Walking trail in County Clare, Ireland

The Burren Way is a long-distance trail in County Clare, Ireland. It is 114 km long, begins in Lahinch and ends in Corofin, crossing The Burren, one of the largest karst limestone landscapes in Europe.

The trail, typically completed in five days, comprises sections of tarmac road, boreen, droving road, path and forestry track. It is designated as a National Waymarked Trail by the National Trails Office of the Irish Sports Council and is managed by the Burren Way Committee.

==Route==
The trail begins at the beach at Lahinch and follows minor roads to reach the Cliffs of Moher before continuing on roads to the village of Doolin. The route continues on roads to Lisdoonvarna. North of Lisdoonvarna, the Way joins a boreen between the townlands of Ballinalacken and Formoyle, crossing the plateau above the Caher Valley below Slieve Elva mountain. This section passes a number of places of historical interest, including Ballinalacken Castle, several ruined stone forts and Newtown Castle. The trail rejoins the road to reach Ballyvaughan. From Ballyvaughan, the route mostly follows roads to Corofin via Carran and Killinaboy.

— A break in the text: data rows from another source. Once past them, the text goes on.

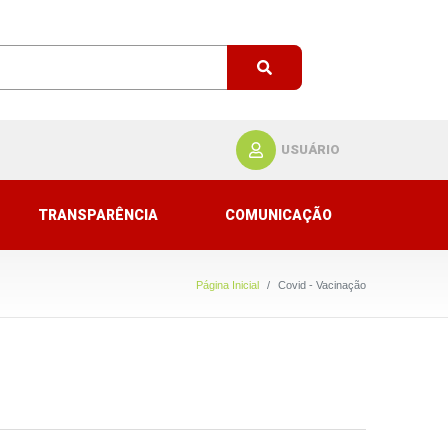
USUÁRIO
TRANSPARÊNCIA
COMUNICAÇÃO
Página Inicial
Covid - Vacinação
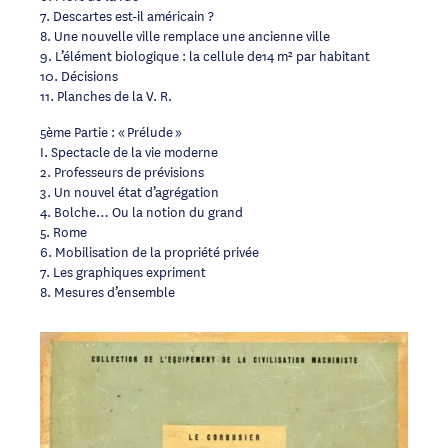
7. Descartes est-il américain ?
8. Une nouvelle ville remplace une ancienne ville
9. L’élément biologique : la cellule de14 m² par habitant
10. Décisions
11. Planches de la V. R.
5ème Partie : « Prélude »
I. Spectacle de la vie moderne
2. Professeurs de prévisions
3. Un nouvel état d’agrégation
4. Bolche… Ou la notion du grand
5. Rome
6. Mobilisation de la propriété privée
7. Les graphiques expriment
8. Mesures d’ensemble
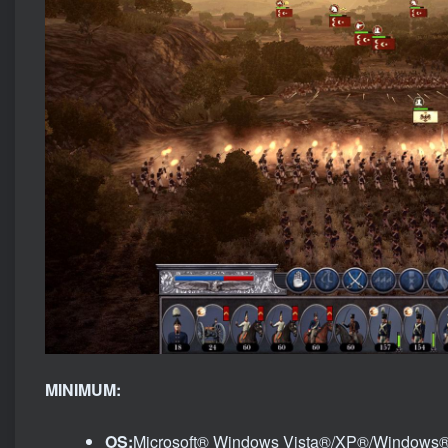
MINIMUM:
OS:
Microsoft® Windows Vista®/XP®/Windows®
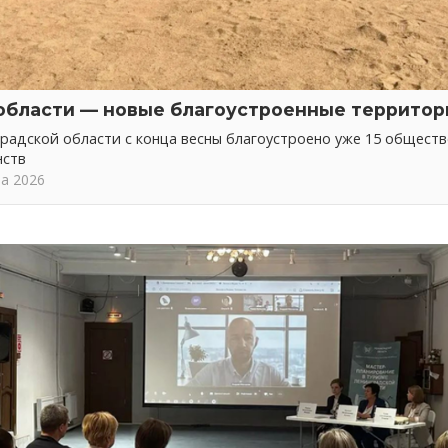
области — новые благоустроенные территор
радской области с конца весны благоустроено уже 15 общест
нств
та 2026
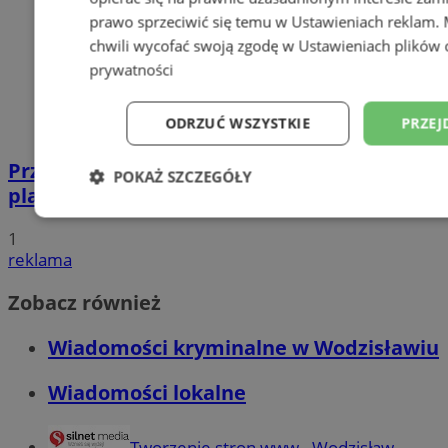
prawo sprzeciwić się temu w
Ustawieniach reklam
.
chwili wycofać swoją zgodę w
Ustawieniach plików 
prywatności
ODRZUĆ WSZYSTKIE
PRZEJ
Przyszłość Wodzisławia Śląskiego:
POKAŻ SZCZEGÓŁY
planowane inwestycje na 2025 rok
Niezbędne
Wydajność
Targetowani
1
reklama
Niesklasyfikowane
Zobacz również
Wiadomości kryminalne w Wodzisławiu
Wiadomości lokalne
Niezbędne
Wydajność
Targetowanie
Funkcjonalno
Tworzenie stron www - Wodzisław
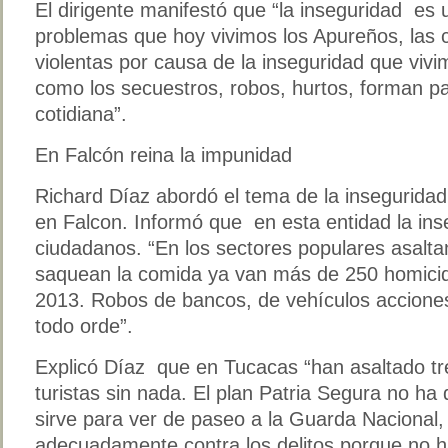
El dirigente manifestó que “la inseguridad es 
problemas que hoy vivimos los Apureños, las
violentas por causa de la inseguridad que viv
como los secuestros, robos, hurtos, forman pa
cotidiana”.
En Falcón reina la impunidad
Richard Díaz abordó el tema de la inseguridad
en Falcon. Informó que en esta entidad la inse
ciudadanos. “En los sectores populares asaltan
saquean la comida ya van más de 250 homicidi
2013. Robos de bancos, de vehículos accione
todo orde”.
Explicó Díaz que en Tucacas “han asaltado tr
turistas sin nada. El plan Patria Segura no ha
sirve para ver de paseo a la Guarda Nacional
adecuadamente contra los delitos porque no h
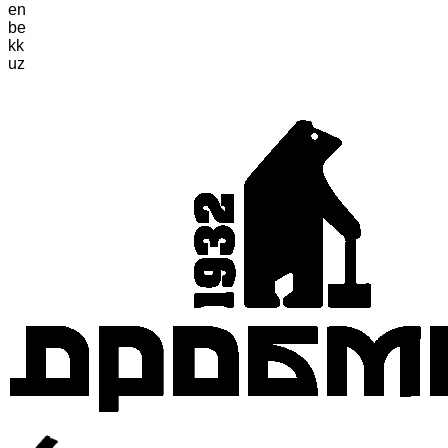
en
be
kk
uz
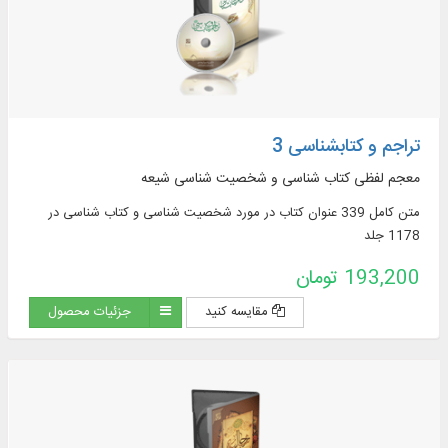
تراجم و کتابشناسی 3
معجم لفظی کتاب ‏شناسی و شخصیت‏ شناسی شیعه
متن کامل 339 عنوان کتاب در مورد شخصیت‏ شناسی و کتاب‏ شناسی در
1178 جلد
193,200 تومان
مقایسه کنید
جزئیات محصول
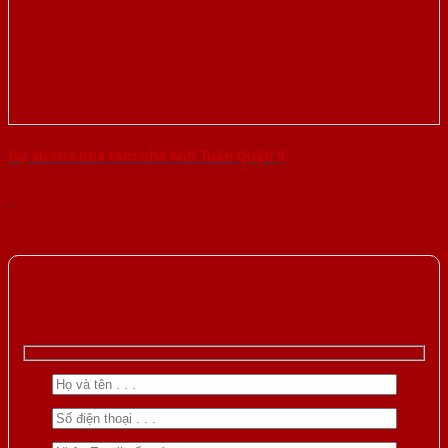
Dự án cửa nhà tắm nhà Anh Tuấn Quận 9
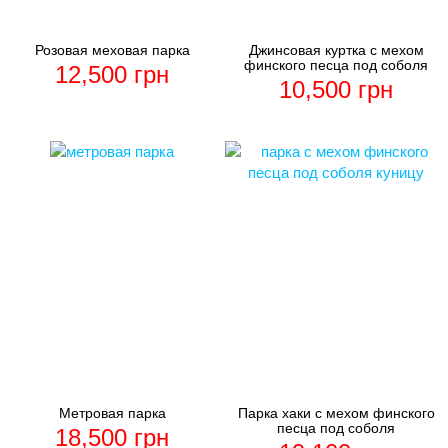
Розовая меховая парка
Джинсовая куртка с мехом
финского песца под соболя
12,500
грн
10,500
грн
Метровая парка
Парка хаки с мехом финского
песца под соболя
18,500
грн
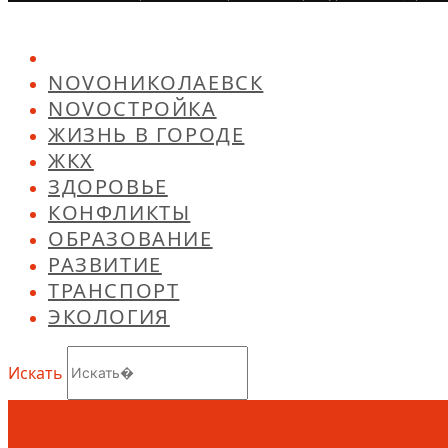
NOVOНИКОЛАЕВСК
NOVOСТРОЙКА
ЖИЗНЬ В ГОРОДЕ
ЖКХ
ЗДОРОВЬЕ
КОНФЛИКТЫ
ОБРАЗОВАНИЕ
РАЗВИТИЕ
ТРАНСПОРТ
ЭКОЛОГИЯ
Искать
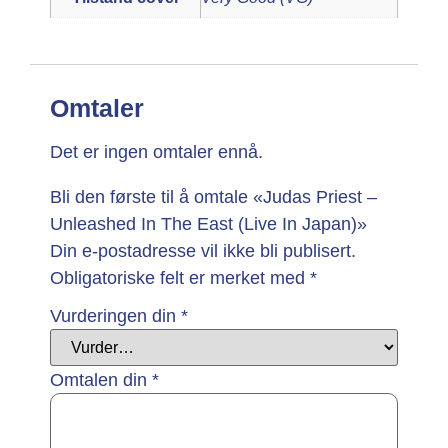
Omtaler
Det er ingen omtaler ennå.
Bli den første til å omtale «Judas Priest –
Unleashed In The East (Live In Japan)»
Din e-postadresse vil ikke bli publisert.
Obligatoriske felt er merket med
*
Vurderingen din
*
Omtalen din
*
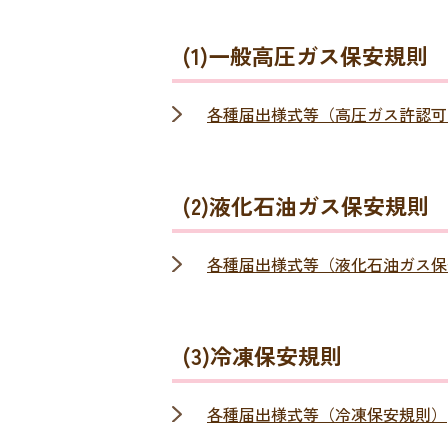
(1)一般高圧ガス保安規則
各種届出様式等（高圧ガス許認可
(2)液化石油ガス保安規則
各種届出様式等（液化石油ガス保
(3)冷凍保安規則
各種届出様式等（冷凍保安規則）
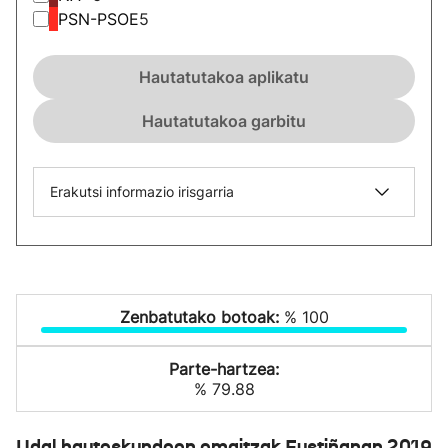
PSN-PSOE
5
Hautatutakoa aplikatu
Hautatutakoa garbitu
Erakutsi informazio irisgarria
Zenbatutako botoak:
% 100
Parte-hartzea:
% 79.88
Udal hauteskundeen emaitzak Fustiñanan 2019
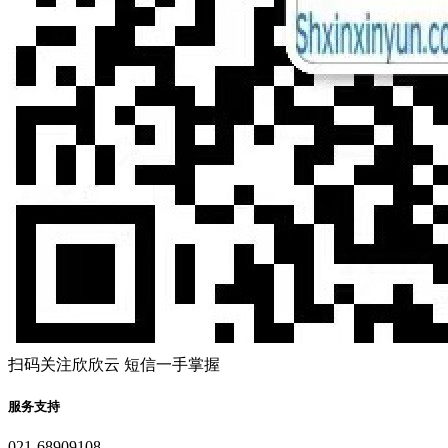
扫码关注欣欣云 短信一手掌握
服务支持
021-68909108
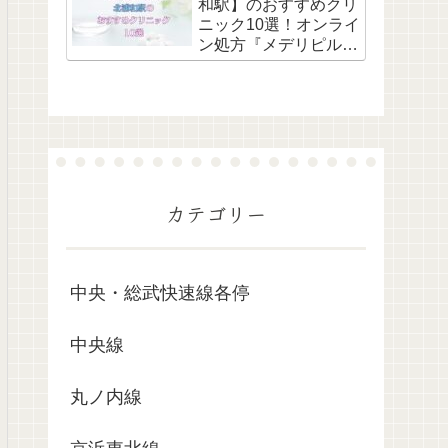
和駅】のおすすめクリ
ニック10選！オンライ
ン処方『メデリピル』
も解説
カテゴリー
中央・総武快速線各停
中央線
丸ノ内線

The Burren Way originally followed a trail above the Cliffs of Moher from Hag's Head. Many walkers now start from Ballyvaughan to walk the boreen the Way follows in its northern sections and eschew the southern sections altogether. A review of the National Waymarked Trails in 2010 found low usage of the Burren Way by multiday walkers but high usage by day walkers on certain sections. The report found that route has good potential to be developed as a National Long Distance Trail, a new standard of trail in Ireland intended to meet international standards for outstanding trails, but significant work to achieve this is required. The report recommended that the proportion of road used by the trail be reduced as a matter of priority.